┏━━
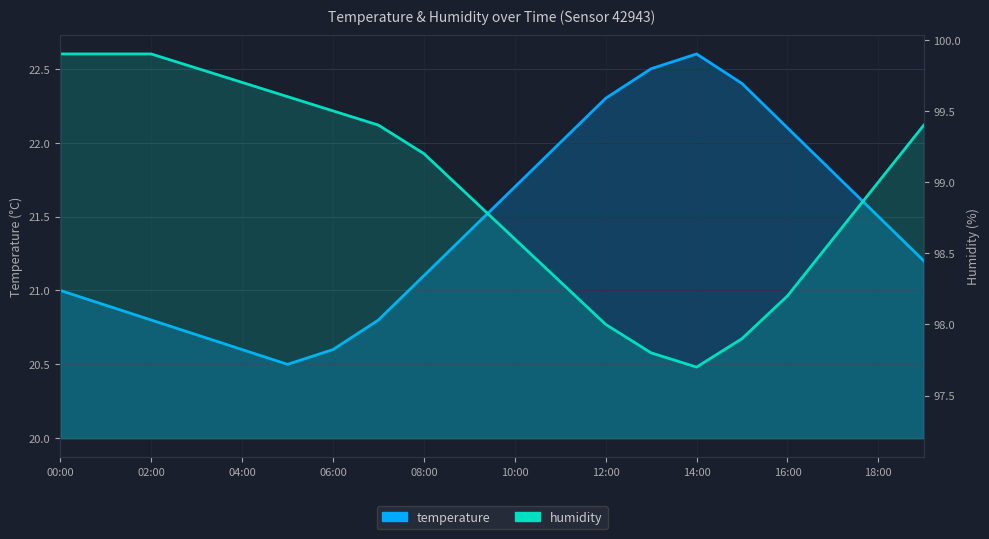

Reading right to left, what are all the values shown in this chart?

temperature: 21.2	21.5	21.8	22.1	22.4	22.6	22.5	22.3	22.0	21.7	21.4	21.1	20.8	20.6	20.5	20.6	20.7	20.8	20.9	21.0
humidity: 99.4	99.0	98.6	98.2	97.9	97.7	97.8	98.0	98.3	98.6	98.9	99.2	99.4	99.5	99.6	99.7	99.8	99.9	99.9	99.9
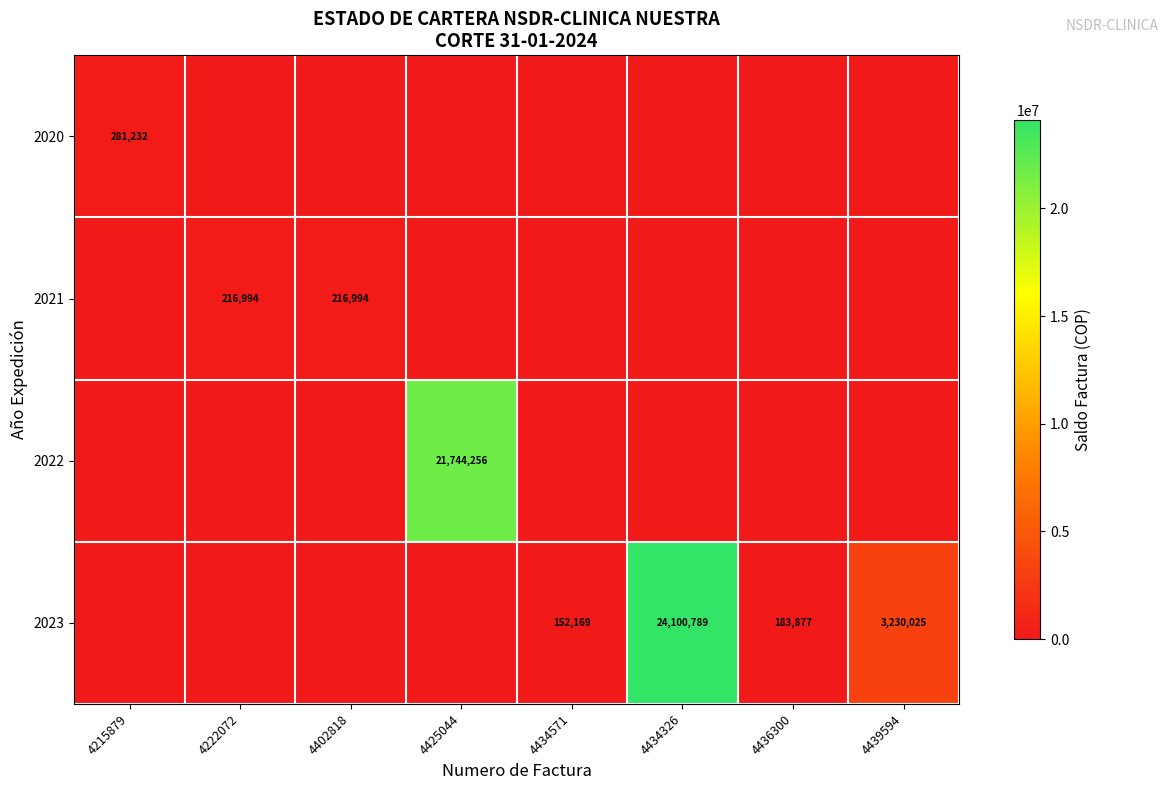

True or false: 2023 has a value of 102565 at 4434571.

False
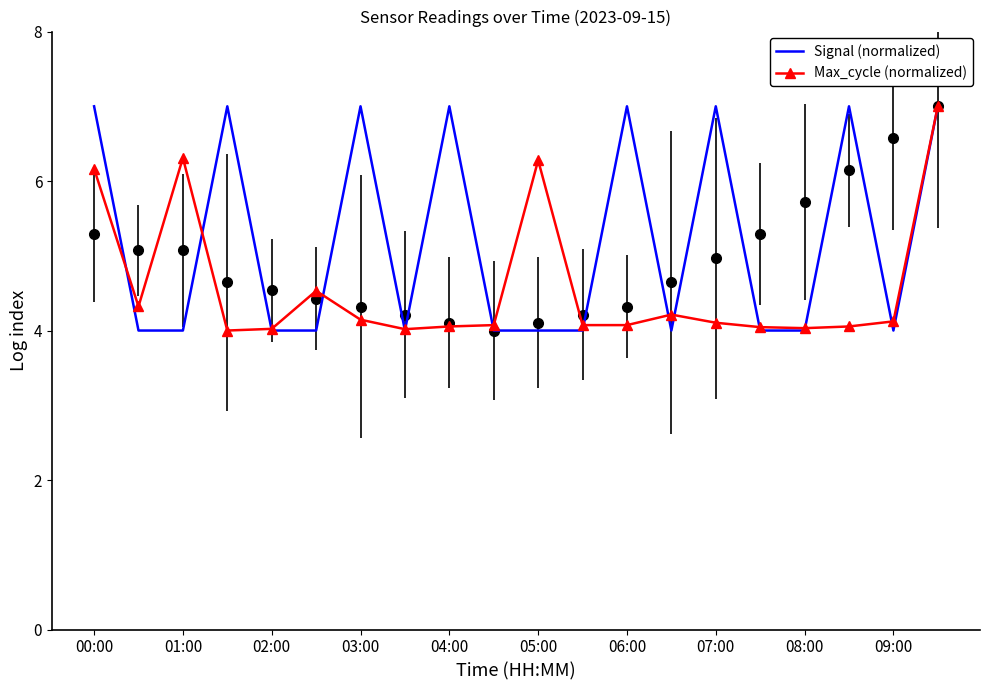

What is the minimum value for Max_cycle (normalized)?

4.0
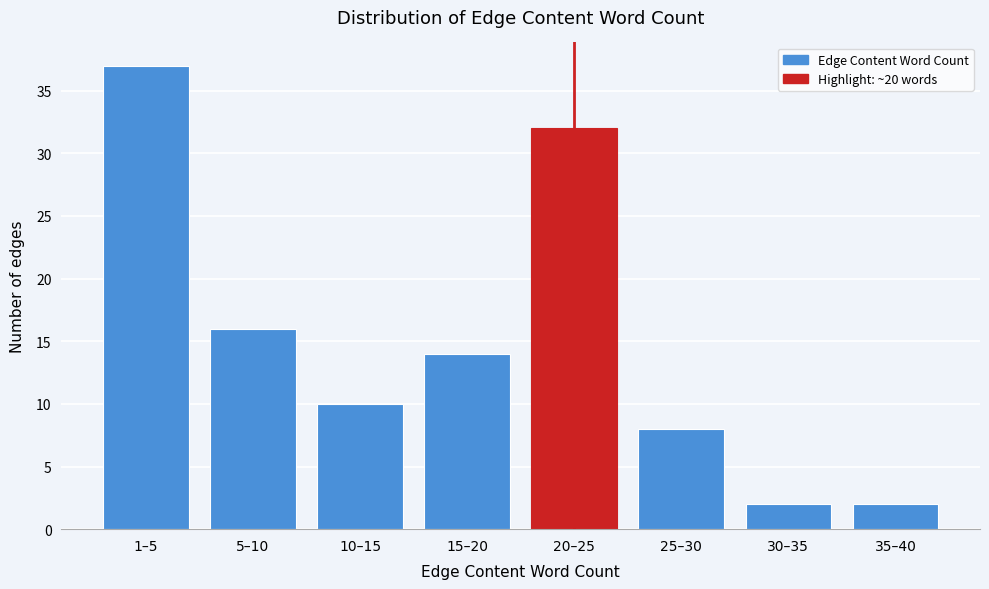

Reading left to right, list all the values displayed in this chart.

37	16	10	14	32	8	2	2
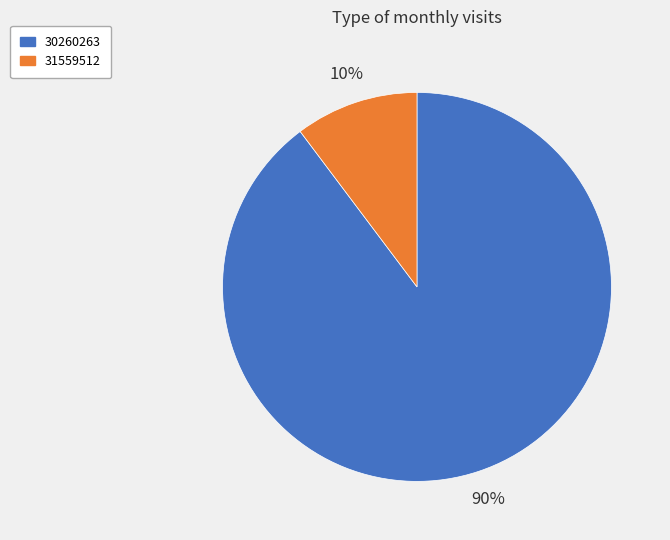

To the nearest percent, what is the average slice percentage?

50%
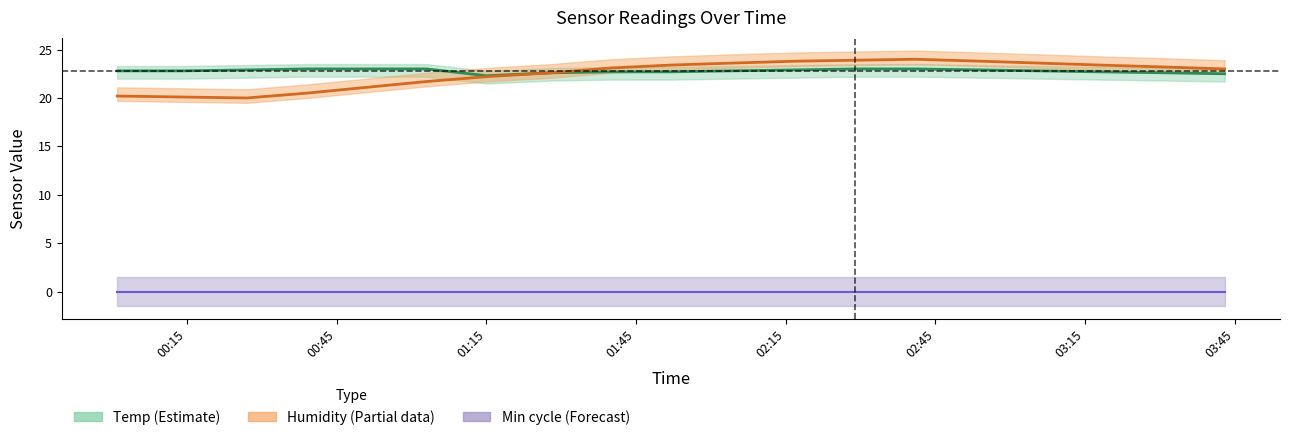

The value of Temp mid at 10 is 5.2. True or false?

False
┗━━
Work instruction: Rewrite every item above, replacing "chart" with "graph" and leaving everything else unchanged. Omit the pictures from your answer.

Task answer:
Reading right to left, what are all the values shown in this graph?

temperature: 21.2	21.5	21.8	22.1	22.4	22.6	22.5	22.3	22.0	21.7	21.4	21.1	20.8	20.6	20.5	20.6	20.7	20.8	20.9	21.0
humidity: 99.4	99.0	98.6	98.2	97.9	97.7	97.8	98.0	98.3	98.6	98.9	99.2	99.4	99.5	99.6	99.7	99.8	99.9	99.9	99.9

True or false: 2023 has a value of 102565 at 4434571.

False

What is the minimum value for Max_cycle (normalized)?

4.0

Reading left to right, list all the values displayed in this graph.

37	16	10	14	32	8	2	2

To the nearest percent, what is the average slice percentage?

50%

The value of Temp mid at 10 is 5.2. True or false?

False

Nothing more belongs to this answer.